Zwei Leben

Die Strafsache Wilhelm Schweiger

von Pamela Pabst, gelesen von Ingo Hoppe

10. Licht und Schatten

Frau Genest sollte recht behalten, doch Margot Schweiger staunte nicht schlecht, als ihr Mann an diesem Abend weder von Herbert Klagis noch von Paul Boysen nach Hause gebracht wurde. Statt dessen half ihm eine junge Frau aus einem grünen VW-Golf, die sie erst auf den zweiten Blick als die hilfsbereite Richterin vom Landgericht identifizieren konnte. »Ihr kennt euch ja schon vom Sehen. – Margot, das ist Doris Aalatt. Sie wird in Zukunft als Anwältin bei uns tätig sein«, stellte er sie vor, und beide Frauen gingen aufeinander zu, um sich freundlich zu begrüßen und sich die Hand zu reichen. »Dann haben Sie es jetzt also doch wahrgemacht«, sagte Margot Schweiger. »Ja, zum 31. Mai ist Schluß. Ich habe heute bei Ihrem Mann den Vertrag unterschrieben«, sagte Doris Aalatt erleichtert. »Aber ich werde dann mal wieder.« »Die letzten paar Tage überstehen Sie auch noch«, munterte er sie auf und sah ihr nach, als sie zum Auto ging. »Ihr Wort in Gottes Ohr. – Auf wiedersehen!« Damit verschwand sie in ihrem Auto, und wenig später drehte der Wagen auf der Einfahrt.
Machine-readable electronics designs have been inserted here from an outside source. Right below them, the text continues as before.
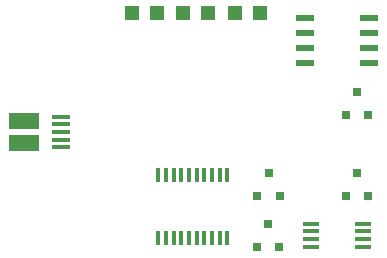
<source format=gtp>
G04 #@! TF.FileFunction,Paste,Top*
%FSLAX46Y46*%
G04 Gerber Fmt 4.6, Leading zero omitted, Abs format (unit mm)*
G04 Created by KiCad (PCBNEW 4.0.1-stable) date 3/22/2016 7:23:55 PM*
%MOMM*%
G01*
G04 APERTURE LIST*
%ADD10C,0.100000*%
%ADD11R,1.450000X0.450000*%
%ADD12R,1.198880X1.198880*%
%ADD13R,0.800100X0.800100*%
%ADD14R,1.550000X0.600000*%
%ADD15R,0.406400X1.270000*%
%ADD16R,1.650000X0.400000*%
%ADD17R,2.500000X1.425000*%
G04 APERTURE END LIST*
D10*
D11*
X186858000Y-101051000D03*
X186858000Y-100401000D03*
X186858000Y-99751000D03*
X186858000Y-99101000D03*
X182458000Y-99101000D03*
X182458000Y-99751000D03*
X182458000Y-100401000D03*
X182458000Y-101051000D03*
D12*
X167319960Y-81280000D03*
X169418000Y-81280000D03*
X176022000Y-81280000D03*
X178120040Y-81280000D03*
X171637960Y-81280000D03*
X173736000Y-81280000D03*
D13*
X177932000Y-96774000D03*
X179832000Y-96774000D03*
X178882000Y-94775020D03*
X185425000Y-89900760D03*
X187325000Y-89900760D03*
X186375000Y-87901780D03*
X185420000Y-96774000D03*
X187320000Y-96774000D03*
X186370000Y-94775020D03*
D14*
X181958000Y-81661000D03*
X181958000Y-82931000D03*
X181958000Y-84201000D03*
X181958000Y-85471000D03*
X187358000Y-85471000D03*
X187358000Y-84201000D03*
X187358000Y-82931000D03*
X187358000Y-81661000D03*
D15*
X175387000Y-94996000D03*
X174752000Y-94996000D03*
X174091600Y-94996000D03*
X173431200Y-94996000D03*
X172796200Y-94996000D03*
X172135800Y-94996000D03*
X171475400Y-94996000D03*
X170840400Y-94996000D03*
X170180000Y-94996000D03*
X169545000Y-94996000D03*
X169545000Y-100330000D03*
X170180000Y-100330000D03*
X170840400Y-100330000D03*
X171475400Y-100330000D03*
X172135800Y-100330000D03*
X172796200Y-100330000D03*
X173431200Y-100330000D03*
X174091600Y-100330000D03*
X174752000Y-100330000D03*
X175387000Y-100330000D03*
D16*
X161290000Y-90028000D03*
X161290000Y-90678000D03*
X161290000Y-91327100D03*
X161290000Y-91978000D03*
X161290000Y-92628000D03*
D17*
X158165000Y-90365500D03*
X158165000Y-92290500D03*
D13*
X177866000Y-101076760D03*
X179766000Y-101076760D03*
X178816000Y-99077780D03*
M02*

</source>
»Warum hat sie dich denn nach Hause gebracht?« fragte Margot Schweiger, während er Doris Aalatts Winken erwiderte. »Sie kam um 16.00 Uhr vorbei und hat ihren Vertrag unterschrieben«, berichtete er. »Danach haben wir uns noch ein wenig unterhalten, und als ich zurück im Büro war hatte sich Boysen bereits aus dem Staub gemacht. Ich hatte völlig vergessen, daß er noch zu Herrn Klagis wollte. Eigentlich sollte ich sogar mitkommen.« »Warum hast du denn nicht angerufen?« fragte Margot Schweiger. » Ich wäre doch gekommen und hätte dich abgeholt, das weißt du doch.« Ihre Stimme klang vorwurfsvoll, und er glaubte, ein wenig Eifersucht herauszuhören. »Sie hat es mir ja angeboten«, rechtfertigte er sich. Er hatte noch nie einen fremden Menschen getroffen, der so unbefangen mit seiner Behinderung umgegangen war wie sie. »Außerdem wollte ich dir keine weiteren Umstände machen. – Schließlich habe ich dir heute schon genug Arbeit gemacht!« Er spielte darauf an, daß sie am Morgen mit ihm im Gericht gewesen war. »Du hättest ja auch ein Taxi nehmen können«, erwiderte sie ein wenig enttäuscht. »Du bist doch wohl nicht etwa eifersüchtig auf Frau Aalatt?« »Nein«, antwortete sie zögerlich, doch dies entsprach nur bedingt der Wahrheit. Tatsächlich verspürte sie überraschenderweise ein leises Eifersuchtsgefühl. Doch sie war sich absolut sicher, daß er ihr treu war. Zum einen, weil sie davon ausging, daß er sie sehr liebte, zum anderen, weil sie es für unmöglich hielt, daß eine andere Frau sich trotz seiner körperlichen Gebrechen in ihn verlieben und ihn ihr abspenstig machen könnte. »Hättest du mich eigentlich auch geheiratet, wenn damals schon alles so gewesen wäre?« fragte er, ohne natürlich ihre Gedanken zu kennen, aber diese Frage drängte sich in diesem Augenblick förmlich auf. »Ich weiß nicht«, sagte sie zögerlich. Doch warum sollte jemand das alles freiwillig auf sich nehmen, wenn er es auch bequemer haben konnte? Fast war sie ein bißchen erschrocken darüber, daß sie so materielle, egoistische Erwägungen anstellte und genau so dachte wie wahrscheinlich die meisten Menschen, denen er tagtäglich begegnete.  Und im Stillen kam sie zu dem Schluß, daß sie wohl jedenfalls erhebliche Berührungsängste gehabt hätte.